Come si debugga un plugin per WordPress che si sta sviluppando?

Si consiglia vivamente di abilitare questa funzionalità nell’ambiente di sviluppo.WP_DEBUGI modi e le impostazioni correlate sono stati spiegati nella sezione relativa alla configurazione dell’ambiente di esecuzione. Questi setting consentono di registrare gli errori, gli avvisi e le notifiche di PHP in un file di log. Inoltre, è possibile utilizzare…error_log()Funzioni o funzioni ausiliarie come…var_dump()Cooperarewp_die()Ecco i valori delle variabili da verificare. Le schede “Console” e “Network” degli strumenti di sviluppo del browser sono essenziali per il debug dei codici JavaScript e delle richieste AJAX.

Come posso garantire che il mio plugin sia compatibile con diverse versioni di WordPress?

Nel codice dei plugin, dovresti verificare se alcune funzioni o classi esistono nella versione attuale di WordPress prima di utilizzarle. Per farlo, puoi ricorrere a strumenti specifici o metodi di verifica disponibili nel framework di WordPress.function_exists()is_admin()Per i criteri di valutazione, come indicato nelle istruzioni dell’plugin, è possibile fare riferimento alle note presenti all’interno dell’intestazione del plugin stesso.Requires at least:Utilizza i campi per specificare la versione minima di WordPress richiesta. È una buona abitudine testare regolarmente la compatibilità del tuo plugin con le ultime versioni del core di WordPress.

Come posso internazionalizzare il mio plugin per farlo supportare più lingue?

Devi utilizzare le funzioni di traduzione di WordPress per incapsulare tutte le stringhe di testo da tradurre. Ad esempio, puoi usare:__( ‘文本’, ‘your-plugin-text-domain’ )Per ottenere il testo tradotto, utilizzare_e( ‘文本’, ‘your-plugin-text-domain’ )Per ottenere un feedback diretto, è necessario impostare correttamente le configurazioni all’interno delle note presenti nella parte iniziale del plugin.Text DomainDomain PathPoi, utilizzare uno strumento come Poedit per creare….potFile di template: i traduttori possono utilizzarli per creare i contenuti desiderati..po.moFile di lingua.

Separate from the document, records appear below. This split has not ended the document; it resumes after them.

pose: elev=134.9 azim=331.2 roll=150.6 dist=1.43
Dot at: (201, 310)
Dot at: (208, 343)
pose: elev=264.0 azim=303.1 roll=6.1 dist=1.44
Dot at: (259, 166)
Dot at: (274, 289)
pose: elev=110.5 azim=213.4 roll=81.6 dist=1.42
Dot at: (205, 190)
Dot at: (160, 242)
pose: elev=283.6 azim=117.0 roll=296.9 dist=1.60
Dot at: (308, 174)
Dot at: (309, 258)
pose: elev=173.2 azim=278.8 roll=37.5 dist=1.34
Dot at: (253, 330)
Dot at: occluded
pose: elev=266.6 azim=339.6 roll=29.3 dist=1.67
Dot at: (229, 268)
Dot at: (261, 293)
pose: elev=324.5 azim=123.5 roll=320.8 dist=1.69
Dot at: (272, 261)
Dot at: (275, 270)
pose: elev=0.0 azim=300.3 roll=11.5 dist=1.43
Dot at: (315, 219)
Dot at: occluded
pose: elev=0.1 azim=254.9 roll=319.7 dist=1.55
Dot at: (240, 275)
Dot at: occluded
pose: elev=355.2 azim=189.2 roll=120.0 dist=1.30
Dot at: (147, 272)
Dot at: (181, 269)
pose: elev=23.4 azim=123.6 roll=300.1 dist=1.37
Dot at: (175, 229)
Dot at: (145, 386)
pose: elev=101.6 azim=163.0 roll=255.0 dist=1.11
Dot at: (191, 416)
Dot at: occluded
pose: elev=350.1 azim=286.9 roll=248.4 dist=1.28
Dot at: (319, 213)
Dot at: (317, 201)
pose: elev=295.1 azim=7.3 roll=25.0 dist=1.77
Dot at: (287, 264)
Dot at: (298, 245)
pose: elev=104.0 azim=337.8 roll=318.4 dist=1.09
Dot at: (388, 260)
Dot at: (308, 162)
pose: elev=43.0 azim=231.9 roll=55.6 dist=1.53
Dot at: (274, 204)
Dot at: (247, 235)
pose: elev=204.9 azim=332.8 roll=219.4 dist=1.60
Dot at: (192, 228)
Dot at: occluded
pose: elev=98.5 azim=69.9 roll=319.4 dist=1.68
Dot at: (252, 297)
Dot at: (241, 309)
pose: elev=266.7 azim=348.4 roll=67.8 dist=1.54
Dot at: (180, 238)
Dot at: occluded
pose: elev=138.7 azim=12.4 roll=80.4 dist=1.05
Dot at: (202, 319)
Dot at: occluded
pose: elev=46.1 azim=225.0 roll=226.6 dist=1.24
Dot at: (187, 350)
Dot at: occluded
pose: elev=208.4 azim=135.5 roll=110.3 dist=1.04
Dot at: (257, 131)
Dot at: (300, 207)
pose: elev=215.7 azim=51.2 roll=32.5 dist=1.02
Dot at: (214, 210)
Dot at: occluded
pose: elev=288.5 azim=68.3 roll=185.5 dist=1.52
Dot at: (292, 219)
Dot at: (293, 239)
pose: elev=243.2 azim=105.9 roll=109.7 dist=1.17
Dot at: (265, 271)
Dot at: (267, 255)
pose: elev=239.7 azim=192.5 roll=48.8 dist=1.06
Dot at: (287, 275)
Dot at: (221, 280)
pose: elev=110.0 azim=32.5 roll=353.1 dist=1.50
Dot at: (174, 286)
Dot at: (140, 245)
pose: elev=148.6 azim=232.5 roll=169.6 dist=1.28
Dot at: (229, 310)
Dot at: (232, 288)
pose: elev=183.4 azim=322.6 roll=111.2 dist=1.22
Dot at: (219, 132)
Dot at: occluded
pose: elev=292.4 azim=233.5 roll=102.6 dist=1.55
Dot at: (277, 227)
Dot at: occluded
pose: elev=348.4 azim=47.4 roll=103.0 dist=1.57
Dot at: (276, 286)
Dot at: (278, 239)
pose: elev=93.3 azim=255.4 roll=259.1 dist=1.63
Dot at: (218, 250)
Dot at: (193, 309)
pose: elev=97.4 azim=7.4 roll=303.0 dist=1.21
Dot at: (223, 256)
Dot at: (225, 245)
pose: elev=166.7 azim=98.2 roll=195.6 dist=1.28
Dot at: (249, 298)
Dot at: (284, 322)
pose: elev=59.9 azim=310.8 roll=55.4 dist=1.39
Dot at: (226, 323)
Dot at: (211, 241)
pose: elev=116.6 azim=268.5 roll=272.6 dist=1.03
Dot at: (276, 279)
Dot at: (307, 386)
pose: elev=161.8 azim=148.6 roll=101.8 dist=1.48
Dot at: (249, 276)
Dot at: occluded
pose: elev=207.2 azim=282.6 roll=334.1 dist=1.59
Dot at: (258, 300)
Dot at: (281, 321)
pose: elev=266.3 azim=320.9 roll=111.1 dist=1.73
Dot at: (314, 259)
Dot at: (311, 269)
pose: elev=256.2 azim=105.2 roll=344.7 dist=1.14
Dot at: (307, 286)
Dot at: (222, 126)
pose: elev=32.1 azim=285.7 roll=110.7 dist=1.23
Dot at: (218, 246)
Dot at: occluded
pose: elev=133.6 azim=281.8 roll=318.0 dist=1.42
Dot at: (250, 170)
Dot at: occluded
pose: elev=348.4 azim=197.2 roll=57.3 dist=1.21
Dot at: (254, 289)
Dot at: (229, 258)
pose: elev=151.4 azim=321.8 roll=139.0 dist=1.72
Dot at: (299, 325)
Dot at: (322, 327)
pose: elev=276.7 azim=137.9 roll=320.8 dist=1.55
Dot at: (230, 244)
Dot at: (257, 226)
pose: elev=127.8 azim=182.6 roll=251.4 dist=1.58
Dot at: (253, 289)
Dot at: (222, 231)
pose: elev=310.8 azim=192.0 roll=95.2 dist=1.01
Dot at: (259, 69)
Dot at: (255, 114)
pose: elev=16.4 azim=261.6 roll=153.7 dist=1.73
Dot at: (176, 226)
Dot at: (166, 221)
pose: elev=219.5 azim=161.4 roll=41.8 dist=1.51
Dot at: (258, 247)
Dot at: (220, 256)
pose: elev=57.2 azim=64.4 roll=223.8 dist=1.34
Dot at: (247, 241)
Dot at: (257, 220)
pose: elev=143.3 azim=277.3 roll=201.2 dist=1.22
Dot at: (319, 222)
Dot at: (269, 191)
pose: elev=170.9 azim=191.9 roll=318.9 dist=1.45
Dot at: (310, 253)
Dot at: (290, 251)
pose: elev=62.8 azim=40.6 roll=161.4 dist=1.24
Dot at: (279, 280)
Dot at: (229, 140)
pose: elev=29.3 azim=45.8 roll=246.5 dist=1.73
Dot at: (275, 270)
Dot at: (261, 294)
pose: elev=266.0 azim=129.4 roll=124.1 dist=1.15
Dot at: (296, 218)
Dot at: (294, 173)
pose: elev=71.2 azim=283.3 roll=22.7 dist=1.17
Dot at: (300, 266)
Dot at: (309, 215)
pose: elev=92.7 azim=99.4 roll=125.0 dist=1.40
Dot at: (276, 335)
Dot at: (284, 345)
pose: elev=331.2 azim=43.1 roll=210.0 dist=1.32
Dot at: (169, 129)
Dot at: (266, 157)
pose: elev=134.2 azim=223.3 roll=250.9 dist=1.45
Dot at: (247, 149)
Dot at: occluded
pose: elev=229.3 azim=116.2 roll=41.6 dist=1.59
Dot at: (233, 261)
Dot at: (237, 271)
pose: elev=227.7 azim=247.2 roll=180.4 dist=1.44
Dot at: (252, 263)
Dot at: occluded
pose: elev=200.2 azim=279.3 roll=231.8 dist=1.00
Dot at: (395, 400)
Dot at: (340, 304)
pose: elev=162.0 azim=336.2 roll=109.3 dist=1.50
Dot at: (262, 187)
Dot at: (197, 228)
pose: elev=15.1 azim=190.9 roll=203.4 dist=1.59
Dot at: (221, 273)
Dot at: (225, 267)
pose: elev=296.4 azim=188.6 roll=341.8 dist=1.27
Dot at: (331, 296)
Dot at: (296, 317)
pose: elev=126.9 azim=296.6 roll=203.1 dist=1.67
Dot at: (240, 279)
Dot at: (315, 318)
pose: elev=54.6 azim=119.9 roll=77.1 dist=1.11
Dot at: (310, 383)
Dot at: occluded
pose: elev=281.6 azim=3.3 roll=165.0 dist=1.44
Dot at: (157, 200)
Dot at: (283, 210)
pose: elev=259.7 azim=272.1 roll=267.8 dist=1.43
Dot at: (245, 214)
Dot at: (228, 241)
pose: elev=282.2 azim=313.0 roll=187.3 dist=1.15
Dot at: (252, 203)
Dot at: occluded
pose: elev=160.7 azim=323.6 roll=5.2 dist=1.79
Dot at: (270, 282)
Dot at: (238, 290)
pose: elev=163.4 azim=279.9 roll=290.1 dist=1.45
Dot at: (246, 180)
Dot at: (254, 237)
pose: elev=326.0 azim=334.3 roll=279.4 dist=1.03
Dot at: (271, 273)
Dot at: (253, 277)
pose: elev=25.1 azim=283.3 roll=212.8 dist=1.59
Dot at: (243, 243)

Dopo il completamento dello sviluppo, come si può inviare il plugin al catalogo ufficiale dei plugin?

Innanzitutto, devi registrare un account sul sito ufficiale di WordPress e inviare il tuo plugin per la revisione. Il tuo codice deve essere conforme agli standard e alle linee guida di codifica ufficiali, inclusi aspetti legati alla sicurezza, all’assenza di codice dannoso e alla compatibilità con la licenza GPL. La struttura del tuo directory di plugin deve includere il file PHP principale, nonché…readme.txtI file (in formato conforme a specifici standard), nonché eventuali screenshot e icone, verranno analizzati. Il processo di revisione potrebbe richiedere del tempo; il team esaminerà il tuo codice per verificare che sia conforme ai requisiti.